BEGIN Listed entries

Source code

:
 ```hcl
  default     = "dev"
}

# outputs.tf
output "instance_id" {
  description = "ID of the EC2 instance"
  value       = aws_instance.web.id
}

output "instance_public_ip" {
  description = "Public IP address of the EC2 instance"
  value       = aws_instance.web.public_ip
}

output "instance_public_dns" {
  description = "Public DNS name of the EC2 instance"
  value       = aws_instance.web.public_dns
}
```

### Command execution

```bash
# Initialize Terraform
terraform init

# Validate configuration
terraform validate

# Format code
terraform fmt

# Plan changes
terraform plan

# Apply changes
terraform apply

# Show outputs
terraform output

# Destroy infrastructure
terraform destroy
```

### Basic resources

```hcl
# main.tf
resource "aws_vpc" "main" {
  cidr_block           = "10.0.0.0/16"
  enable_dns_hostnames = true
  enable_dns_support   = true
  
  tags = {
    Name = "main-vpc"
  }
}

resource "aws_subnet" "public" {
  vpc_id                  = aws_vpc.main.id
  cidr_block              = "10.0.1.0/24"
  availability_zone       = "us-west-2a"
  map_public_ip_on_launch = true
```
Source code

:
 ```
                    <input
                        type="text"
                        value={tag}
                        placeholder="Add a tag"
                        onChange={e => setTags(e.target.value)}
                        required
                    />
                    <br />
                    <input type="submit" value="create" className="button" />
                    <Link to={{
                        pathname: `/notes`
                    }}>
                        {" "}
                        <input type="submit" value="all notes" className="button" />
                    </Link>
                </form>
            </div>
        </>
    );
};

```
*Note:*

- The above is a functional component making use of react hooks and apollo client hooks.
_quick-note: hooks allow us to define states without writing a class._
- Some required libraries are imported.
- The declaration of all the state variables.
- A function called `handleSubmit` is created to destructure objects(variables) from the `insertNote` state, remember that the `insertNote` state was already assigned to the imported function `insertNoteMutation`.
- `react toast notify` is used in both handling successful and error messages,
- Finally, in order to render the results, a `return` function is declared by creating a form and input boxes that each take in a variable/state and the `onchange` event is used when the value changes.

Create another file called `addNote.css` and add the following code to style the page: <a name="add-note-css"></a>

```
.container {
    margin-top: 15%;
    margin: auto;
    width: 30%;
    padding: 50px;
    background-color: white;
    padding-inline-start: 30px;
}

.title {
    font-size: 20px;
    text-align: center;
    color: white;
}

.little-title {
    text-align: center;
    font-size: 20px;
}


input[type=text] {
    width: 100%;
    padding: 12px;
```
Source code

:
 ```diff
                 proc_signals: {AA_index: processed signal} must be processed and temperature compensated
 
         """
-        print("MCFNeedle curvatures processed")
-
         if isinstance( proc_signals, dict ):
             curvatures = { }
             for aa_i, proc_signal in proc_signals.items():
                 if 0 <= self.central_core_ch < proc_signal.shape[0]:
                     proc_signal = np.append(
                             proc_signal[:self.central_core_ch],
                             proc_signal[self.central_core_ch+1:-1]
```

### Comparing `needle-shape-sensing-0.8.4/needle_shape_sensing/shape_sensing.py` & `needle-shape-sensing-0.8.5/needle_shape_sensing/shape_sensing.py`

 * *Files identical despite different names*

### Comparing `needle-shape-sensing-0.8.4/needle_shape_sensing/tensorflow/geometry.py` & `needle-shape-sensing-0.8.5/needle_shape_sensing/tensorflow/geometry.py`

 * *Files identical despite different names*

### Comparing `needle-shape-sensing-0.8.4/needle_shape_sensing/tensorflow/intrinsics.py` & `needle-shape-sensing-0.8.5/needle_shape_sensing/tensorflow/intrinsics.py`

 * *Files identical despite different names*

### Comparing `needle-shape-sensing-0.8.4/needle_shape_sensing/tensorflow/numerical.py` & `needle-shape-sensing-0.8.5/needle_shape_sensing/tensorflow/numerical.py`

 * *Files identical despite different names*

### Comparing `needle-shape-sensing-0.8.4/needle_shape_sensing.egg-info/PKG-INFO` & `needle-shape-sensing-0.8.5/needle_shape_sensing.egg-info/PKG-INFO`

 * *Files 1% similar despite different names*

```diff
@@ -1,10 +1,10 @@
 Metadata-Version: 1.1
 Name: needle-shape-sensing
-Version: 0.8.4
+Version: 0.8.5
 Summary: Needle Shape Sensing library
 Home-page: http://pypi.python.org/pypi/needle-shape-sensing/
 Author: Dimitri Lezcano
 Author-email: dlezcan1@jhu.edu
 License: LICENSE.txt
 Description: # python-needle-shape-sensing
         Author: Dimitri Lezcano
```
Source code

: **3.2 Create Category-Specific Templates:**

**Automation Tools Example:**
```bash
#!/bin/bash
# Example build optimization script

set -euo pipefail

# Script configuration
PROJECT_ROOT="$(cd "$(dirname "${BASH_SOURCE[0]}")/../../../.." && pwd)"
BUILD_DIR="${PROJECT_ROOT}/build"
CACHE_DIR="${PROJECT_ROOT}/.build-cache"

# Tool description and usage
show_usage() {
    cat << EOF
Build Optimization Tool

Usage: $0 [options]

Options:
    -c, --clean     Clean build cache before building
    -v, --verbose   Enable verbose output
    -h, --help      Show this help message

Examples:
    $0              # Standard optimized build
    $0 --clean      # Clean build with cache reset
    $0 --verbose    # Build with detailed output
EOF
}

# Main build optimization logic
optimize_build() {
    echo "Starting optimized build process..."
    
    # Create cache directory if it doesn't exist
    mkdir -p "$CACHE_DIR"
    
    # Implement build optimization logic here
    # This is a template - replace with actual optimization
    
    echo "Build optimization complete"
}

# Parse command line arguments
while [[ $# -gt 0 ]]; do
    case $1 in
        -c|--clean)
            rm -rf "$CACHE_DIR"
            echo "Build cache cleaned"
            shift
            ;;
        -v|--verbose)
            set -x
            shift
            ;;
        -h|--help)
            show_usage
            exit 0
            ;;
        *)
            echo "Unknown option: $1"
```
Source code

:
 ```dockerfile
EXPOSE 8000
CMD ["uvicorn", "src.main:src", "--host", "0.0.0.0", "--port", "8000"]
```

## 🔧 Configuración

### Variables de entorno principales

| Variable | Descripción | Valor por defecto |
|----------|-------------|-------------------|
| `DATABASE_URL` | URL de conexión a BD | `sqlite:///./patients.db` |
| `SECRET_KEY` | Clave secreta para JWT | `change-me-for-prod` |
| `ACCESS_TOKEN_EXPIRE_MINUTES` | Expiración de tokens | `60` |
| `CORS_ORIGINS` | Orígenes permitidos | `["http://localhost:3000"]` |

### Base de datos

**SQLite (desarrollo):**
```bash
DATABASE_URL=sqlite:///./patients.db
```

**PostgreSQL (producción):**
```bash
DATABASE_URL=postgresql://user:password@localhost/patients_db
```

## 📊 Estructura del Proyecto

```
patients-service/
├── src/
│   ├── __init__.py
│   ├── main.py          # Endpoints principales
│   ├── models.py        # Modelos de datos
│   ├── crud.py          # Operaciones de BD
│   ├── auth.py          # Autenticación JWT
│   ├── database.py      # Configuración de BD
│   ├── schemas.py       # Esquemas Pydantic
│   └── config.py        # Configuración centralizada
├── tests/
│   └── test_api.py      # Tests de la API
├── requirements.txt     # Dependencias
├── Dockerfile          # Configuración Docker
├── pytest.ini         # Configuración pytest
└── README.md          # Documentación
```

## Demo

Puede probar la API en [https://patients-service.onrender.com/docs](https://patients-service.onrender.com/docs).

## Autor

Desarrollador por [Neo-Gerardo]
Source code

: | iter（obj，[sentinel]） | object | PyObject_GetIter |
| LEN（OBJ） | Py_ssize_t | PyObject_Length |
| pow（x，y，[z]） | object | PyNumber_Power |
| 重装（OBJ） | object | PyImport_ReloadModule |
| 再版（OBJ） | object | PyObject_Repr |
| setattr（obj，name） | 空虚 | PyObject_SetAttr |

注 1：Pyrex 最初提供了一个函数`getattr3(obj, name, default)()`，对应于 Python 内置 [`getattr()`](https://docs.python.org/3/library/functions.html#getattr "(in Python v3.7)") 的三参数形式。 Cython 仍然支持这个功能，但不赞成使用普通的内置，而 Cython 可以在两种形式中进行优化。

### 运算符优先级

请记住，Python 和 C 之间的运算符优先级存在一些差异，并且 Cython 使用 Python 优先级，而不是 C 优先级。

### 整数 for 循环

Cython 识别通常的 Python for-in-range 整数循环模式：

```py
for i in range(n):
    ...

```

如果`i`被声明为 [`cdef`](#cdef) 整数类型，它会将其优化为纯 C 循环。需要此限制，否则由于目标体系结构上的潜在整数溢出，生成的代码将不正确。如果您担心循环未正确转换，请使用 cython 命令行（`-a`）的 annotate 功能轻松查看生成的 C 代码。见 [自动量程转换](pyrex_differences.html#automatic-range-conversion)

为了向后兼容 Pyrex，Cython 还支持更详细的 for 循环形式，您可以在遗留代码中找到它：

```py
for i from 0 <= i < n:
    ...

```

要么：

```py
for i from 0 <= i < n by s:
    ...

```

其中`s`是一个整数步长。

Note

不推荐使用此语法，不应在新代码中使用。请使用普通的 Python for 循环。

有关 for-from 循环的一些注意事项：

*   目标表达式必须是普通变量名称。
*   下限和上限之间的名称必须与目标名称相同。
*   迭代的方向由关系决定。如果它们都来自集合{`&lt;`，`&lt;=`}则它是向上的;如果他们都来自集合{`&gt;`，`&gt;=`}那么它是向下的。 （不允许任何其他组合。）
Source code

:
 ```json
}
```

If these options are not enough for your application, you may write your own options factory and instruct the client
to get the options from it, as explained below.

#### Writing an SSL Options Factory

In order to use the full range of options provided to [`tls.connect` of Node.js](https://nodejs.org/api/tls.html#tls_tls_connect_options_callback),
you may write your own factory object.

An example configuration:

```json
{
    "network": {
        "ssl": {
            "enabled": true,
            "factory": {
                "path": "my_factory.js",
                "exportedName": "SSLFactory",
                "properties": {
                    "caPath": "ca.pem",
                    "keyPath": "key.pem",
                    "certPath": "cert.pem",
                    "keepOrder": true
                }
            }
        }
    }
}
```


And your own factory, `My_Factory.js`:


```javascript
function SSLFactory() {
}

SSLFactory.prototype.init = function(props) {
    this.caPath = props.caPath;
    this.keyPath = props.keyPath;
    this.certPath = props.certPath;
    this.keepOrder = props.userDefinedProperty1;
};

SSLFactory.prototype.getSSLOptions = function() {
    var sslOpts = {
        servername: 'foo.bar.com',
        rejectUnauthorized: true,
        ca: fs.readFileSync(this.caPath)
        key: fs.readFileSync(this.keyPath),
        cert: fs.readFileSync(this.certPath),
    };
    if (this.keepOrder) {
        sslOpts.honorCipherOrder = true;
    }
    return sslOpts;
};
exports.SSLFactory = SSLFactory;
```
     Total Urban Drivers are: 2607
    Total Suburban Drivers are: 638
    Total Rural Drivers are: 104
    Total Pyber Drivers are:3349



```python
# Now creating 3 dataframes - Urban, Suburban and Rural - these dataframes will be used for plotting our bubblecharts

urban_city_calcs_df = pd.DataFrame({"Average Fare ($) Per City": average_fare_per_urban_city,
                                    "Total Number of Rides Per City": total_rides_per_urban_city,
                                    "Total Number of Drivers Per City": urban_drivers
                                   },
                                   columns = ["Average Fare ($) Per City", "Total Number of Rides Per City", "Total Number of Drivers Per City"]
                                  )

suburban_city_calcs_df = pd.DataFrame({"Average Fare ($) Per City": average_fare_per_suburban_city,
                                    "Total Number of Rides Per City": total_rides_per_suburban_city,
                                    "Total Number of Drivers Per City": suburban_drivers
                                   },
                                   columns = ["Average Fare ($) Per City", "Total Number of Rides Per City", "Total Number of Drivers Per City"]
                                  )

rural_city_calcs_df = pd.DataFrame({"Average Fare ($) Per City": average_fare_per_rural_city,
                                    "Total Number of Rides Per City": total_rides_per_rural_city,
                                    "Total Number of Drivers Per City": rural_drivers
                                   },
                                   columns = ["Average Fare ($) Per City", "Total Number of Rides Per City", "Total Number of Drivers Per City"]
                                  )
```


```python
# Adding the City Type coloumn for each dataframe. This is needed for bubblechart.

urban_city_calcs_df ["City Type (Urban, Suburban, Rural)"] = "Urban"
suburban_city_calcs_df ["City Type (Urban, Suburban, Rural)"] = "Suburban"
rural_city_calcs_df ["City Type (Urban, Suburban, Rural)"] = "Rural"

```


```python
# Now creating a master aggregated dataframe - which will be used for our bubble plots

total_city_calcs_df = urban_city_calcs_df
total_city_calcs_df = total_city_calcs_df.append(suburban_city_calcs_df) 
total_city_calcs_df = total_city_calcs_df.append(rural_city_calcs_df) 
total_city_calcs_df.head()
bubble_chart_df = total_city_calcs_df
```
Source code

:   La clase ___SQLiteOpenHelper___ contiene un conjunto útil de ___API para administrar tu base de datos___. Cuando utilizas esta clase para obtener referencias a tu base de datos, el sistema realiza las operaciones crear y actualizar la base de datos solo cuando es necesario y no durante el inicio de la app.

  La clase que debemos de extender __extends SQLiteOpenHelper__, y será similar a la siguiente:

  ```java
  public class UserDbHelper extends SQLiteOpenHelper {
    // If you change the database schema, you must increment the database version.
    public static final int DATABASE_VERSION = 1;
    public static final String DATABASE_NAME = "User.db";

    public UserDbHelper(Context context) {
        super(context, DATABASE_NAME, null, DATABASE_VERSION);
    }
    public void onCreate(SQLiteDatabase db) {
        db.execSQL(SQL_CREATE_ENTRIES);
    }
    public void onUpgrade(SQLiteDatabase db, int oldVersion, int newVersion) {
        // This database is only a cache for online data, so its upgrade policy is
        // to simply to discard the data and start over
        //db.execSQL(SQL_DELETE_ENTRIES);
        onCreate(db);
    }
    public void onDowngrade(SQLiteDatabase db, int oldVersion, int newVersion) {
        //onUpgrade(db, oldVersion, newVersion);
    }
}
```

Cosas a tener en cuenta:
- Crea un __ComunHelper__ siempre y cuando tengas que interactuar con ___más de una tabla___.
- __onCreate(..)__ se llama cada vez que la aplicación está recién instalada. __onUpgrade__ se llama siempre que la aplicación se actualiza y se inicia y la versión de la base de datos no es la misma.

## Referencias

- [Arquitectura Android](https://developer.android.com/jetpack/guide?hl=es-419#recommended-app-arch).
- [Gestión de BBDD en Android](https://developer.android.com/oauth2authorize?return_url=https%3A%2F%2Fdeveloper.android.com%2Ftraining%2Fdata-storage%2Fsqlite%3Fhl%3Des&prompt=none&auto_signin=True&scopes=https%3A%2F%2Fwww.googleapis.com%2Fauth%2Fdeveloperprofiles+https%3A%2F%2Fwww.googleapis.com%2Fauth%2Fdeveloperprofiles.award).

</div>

END Listed entries

Tally the lines of the listing in which the string "write" appears, and state the tally alone.

2